You can’t expect to build your business without making time for it. Though, that’s easier said than done — I know firsthand. I’ve spent about six months redesigning my website, and very little gets done when I don’t intentionally set aside time for it to happen. Scheduling time is an investment you make for your future.

If it helps, pretend your freelance business is a client, so you can give it the attention it deserves without holding yourself back with the thought, “I’ll just do it when I have time.” According to Parkinson’s Law, “Work expands so as to fill the time available for its completion.” Make the time. Invest in yourself.

Be open to any small stretch of time available for your business needs. A web designer may not be able to work on her computer while waiting for a doctor’s appointment, but she can jot down thoughts in a notebook on topics she’d like to cover in future blog posts. You can also schedule social media updates from a smartphone, or record yourself speaking while commuting with a voice memo feature.

Marketing Tools to Build Your Business

1. Website

If you’re working as a freelancer without your own web presence, stop what you’re doing and create something basic. Better yet, hire someone. (Okay, well, maybe just wait until the end of this article before leaving.) Your website is a representation of your work, so make sure the design is fresh and easy to navigate, and that your pages and blog posts are optimized for search.

But don’t be hasty; take the additional step to ensure your copy and design are planned for conversions. You don’t want your website visitors to simply view your content. You want them to make an appointment, purchase a product, enroll in a course or take a similar action, depending on your industry. Upgrade your website, so it can make your sales or capture emails, which leaves you able to nurture leads in the future.

2. Testimonials

Testimonials market your product or services for you. Humans are wired to put their trust into the recommendation of someone with recent experience working with you, rather than the person who’s trying to sell to them (in this case, you). First, don’t be shy about asking current and former clients to provide a testimonial. Most people are happy for the opportunity to provide feedback on your behalf. Plus, you may already have recommendations you can use. Look to LinkedIn, Facebook reviews or any vendor review sites, such as Wedding Wire for individuals who make wedding cakes.

3. Editorial Calendars

If your website contains a blog, you need an editorial calendar. Do you know how time-consuming content creation can be without a plan? Many self-employed professionals just wing it when it comes to posting content on their website, but an effective strategy will build your business from the foundation up.
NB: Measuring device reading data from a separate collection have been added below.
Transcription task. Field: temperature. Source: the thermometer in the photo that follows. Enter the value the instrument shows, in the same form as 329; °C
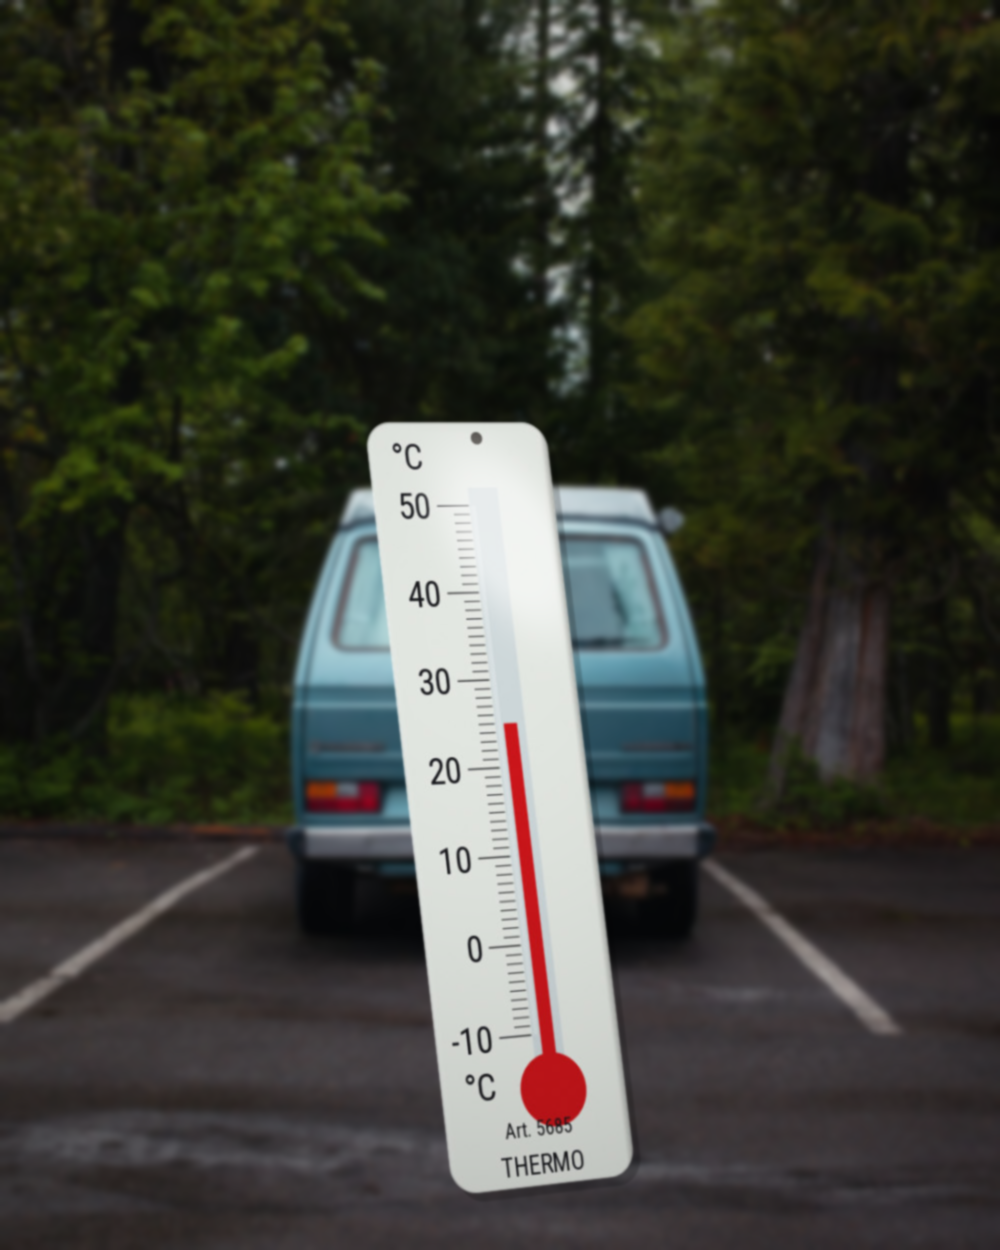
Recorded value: 25; °C
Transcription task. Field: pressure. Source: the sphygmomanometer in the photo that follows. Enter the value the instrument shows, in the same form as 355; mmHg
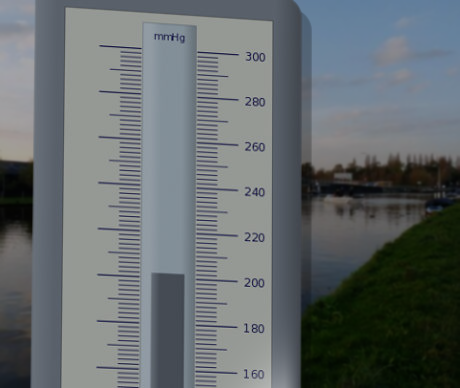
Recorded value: 202; mmHg
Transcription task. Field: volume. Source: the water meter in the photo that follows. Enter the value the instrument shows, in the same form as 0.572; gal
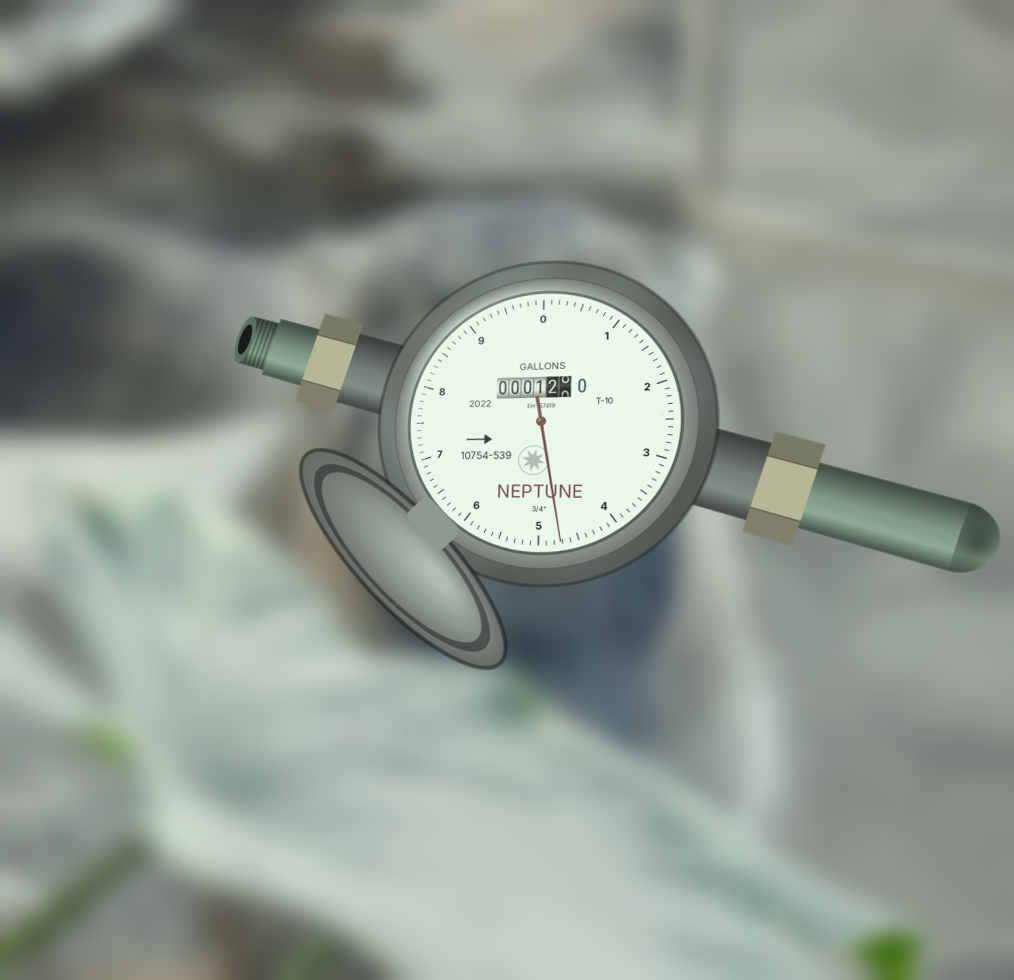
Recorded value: 1284.7; gal
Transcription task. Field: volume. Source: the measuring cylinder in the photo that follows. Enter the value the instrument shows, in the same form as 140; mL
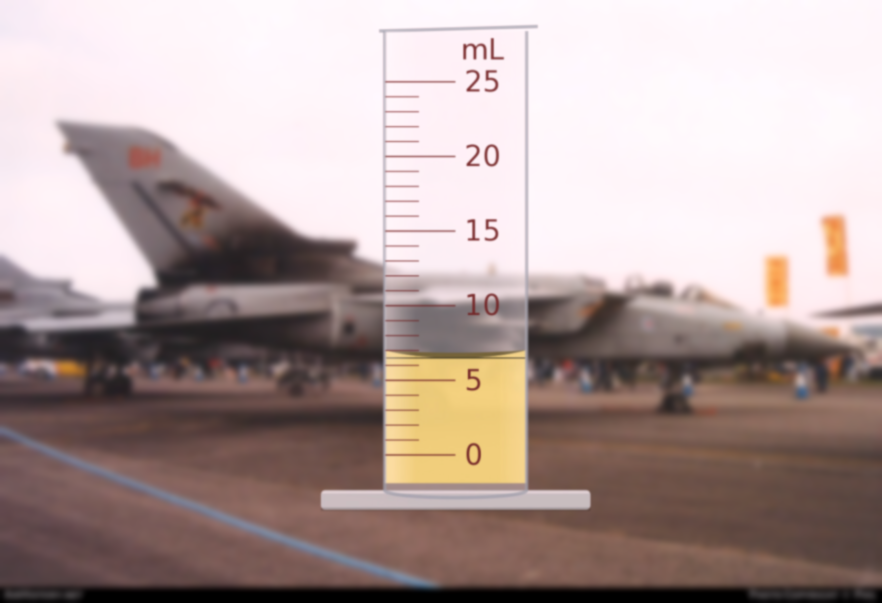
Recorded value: 6.5; mL
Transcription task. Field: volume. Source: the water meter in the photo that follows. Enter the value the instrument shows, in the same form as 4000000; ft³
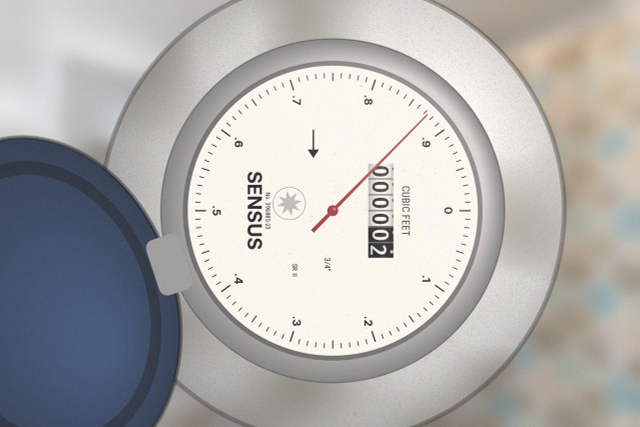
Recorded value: 1.87; ft³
An editorial calendar helps you ideate topics for the year ahead, optimize that content by identifying which keywords to use in your blogs and create deadlines, so you’ll always stay on — and ahead of — schedule. Regular posting attracts repeat readers, which you can convert into future customers.

4. Social Media

Meet your current and prospective clients where they are. Right now, that’s on social media. Your business needs visibility on the major players, such as Facebook, Instagram, Twitter, LinkedIn and Snapchat. To master social media, you simply need to become an active participant on it. Don’t join and disappear; be active by linking to blog content, posting quotes relevant to your industry and sharing content written by others. If finding time for social networking feels overwhelming, schedule it in advance with a tool, such as MeetEdgar, Buffer or Hootsuite.

5. Analytics

Don’t waste time creating a marketing plan, implementing it and collecting metrics if you aren’t going to analyze the information. Set aside time once a month to gather analytics from your website and social accounts. Decipher what works and what doesn’t, and immediately implement changes based on the month’s metrics.

With proactive steps, making time to nurture your own business doesn’t have to come out of pocket. We all know the benefits of getting organized, but in this case, organizing your time and tools to treat your own business as you would any of your clients could make the difference between overworking in your off hours or gaining back some precious free time.